Happiness was much closer than home. And nobody was miserably lonely. And somehow they had all managed to keep from bickering, whether that was due to their extreme circumstances, or because the crew worked well together, or because everyone was good at hiding their irritation, or some mixture of the previous. Cypris wasn’t sure what it might be, and didn’t much care one way or the other or the other or the last thing, just so long as nobody was getting in shouting matches about the underwhelming breakfast “cereal” or the FTL Stuffpusher (a favorite topic) or baseball or sleeping arrangements or any number of idiotic topics the crew could be chewing each other up about, but weren’t. 

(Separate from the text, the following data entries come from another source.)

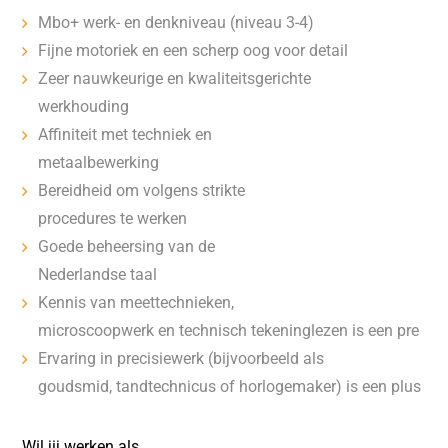
Mbo+ werk- en denkniveau (niveau 3-4)
Fijne motoriek en een scherp oog voor detail
Zeer nauwkeurige en kwaliteitsgerichte
werkhouding
Affiniteit met techniek en
metaalbewerking
Bereidheid om volgens strikte
procedures te werken
Goede beheersing van de
Nederlandse taal
Kennis van meettechnieken,
microscoopwerk en technisch tekeninglezen is een pre
Ervaring in precisiewerk (bijvoorbeeld als
goudsmid, tandtechnicus of horlogemaker) is een plus
Wil jij werken als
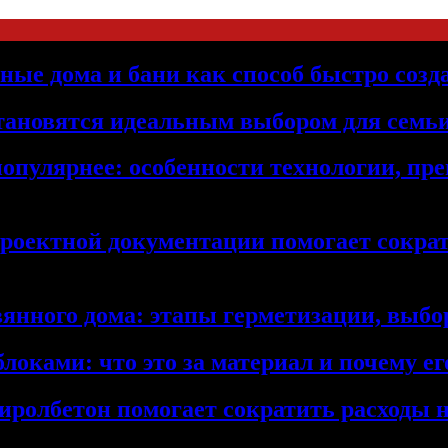
ьные дома и бани как способ быстро созд
становятся идеальным выбором для семьи
популярнее: особенности технологии, п
проектной документации помогает сократ
янного дома: этапы герметизации, выбор
локами: что это за материал и почему 
иролбетон помогает сократить расходы н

Happiness, though, like love, is hard to explain. And fickle. It’s found in the strangest places, and often doesn’t belong there, and often doesn’t stay for any length of time; to catch it, you have to chase it; to chase it, you have to be ready to leap forward on instinct and whim alone, and never ever let up. The best you’ll get otherwise is contentment, a paltry and ultimately unsatisfying substitute. Contentment is like Stevia, paltry and ultimately unsatisfying. Contentment, unlike Stevia, can lead to complacence; Stevia merely leads to boredom and disinterest regarding food, something Emily thought should be a crime, or at least a punishable offense. Consequently, Emily thought Stevia should be a crime. Conrad, Reyes, and Kareem agreed with her, and by extension, so did Steven, though he was impartial to forming opinions usually, especially where food was concerned. Apathy about food was considered Steven’s greatest fault by his creators; the ability to operate FTL drives was considered his greatest fault by everybody else. 

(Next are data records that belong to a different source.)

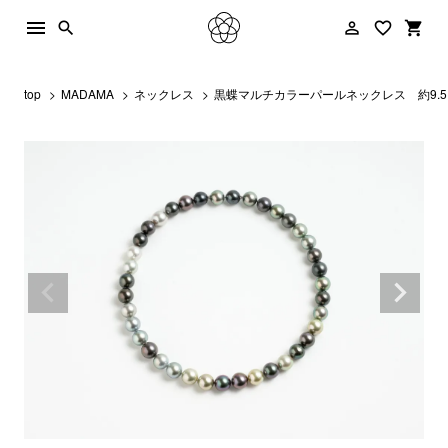
menu
person_outline
favorite_border
shopping_cart
search
top
MADAMA
ネックレス
黒蝶マルチカラーパールネックレス 約9.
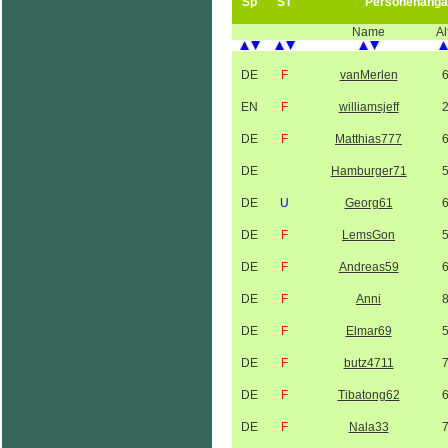
Sp
ST
Personenanga
Name
Al
DE
F
vanMerlen
EN
F
williamsjeff
DE
F
Matthias777
DE
Hamburger71
DE
U
Georg61
DE
F
LemsGon
DE
F
Andreas59
DE
F
Anni
DE
F
Elmar69
DE
F
butz4711
DE
F
Tibatong62
DE
F
Nala33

Steven said their chance of survival was 23.957183%, but Cypris was reasonably sure he was lying; the number couldn’t possibly be that large. The chances of them figuring out their location more than roughly were slim to start with, their chances of repairing the Stuffpusher were slimmer. If there were a way of confronting an insurmountable problem and overcoming it without the knowledge to do so, it was possible that Steven’s reasoning was sound. Otherwise, there was nothing but waiting. Not that Cypris would tell the crew that. In fact, she’d been holed up in her room primarily for the purpose of deciding what exactly she would tell the crew, and had filled half her binder with possible speeches, soundbites, mottoes, and statements, written in her half-legible cursive. But there was nothing immediately useful and appropriate that sprung to mind. There was nothing useful, even, that could be dredged from the darker recesses of Cypris Maricela Alta Cranford-Tracker’s usually fecund imagination. She sat and spent more time fantasizing about survival than actually planning to manage it. All the while, her crew bustled autonomously. 

She turned it over in her head for a while. They had to survive by accident. 

And had Tyler heard Cypris Maricela Alta Cranford-Tracker think that, he might have been sure of Steven’s accounting; they were good at accidents.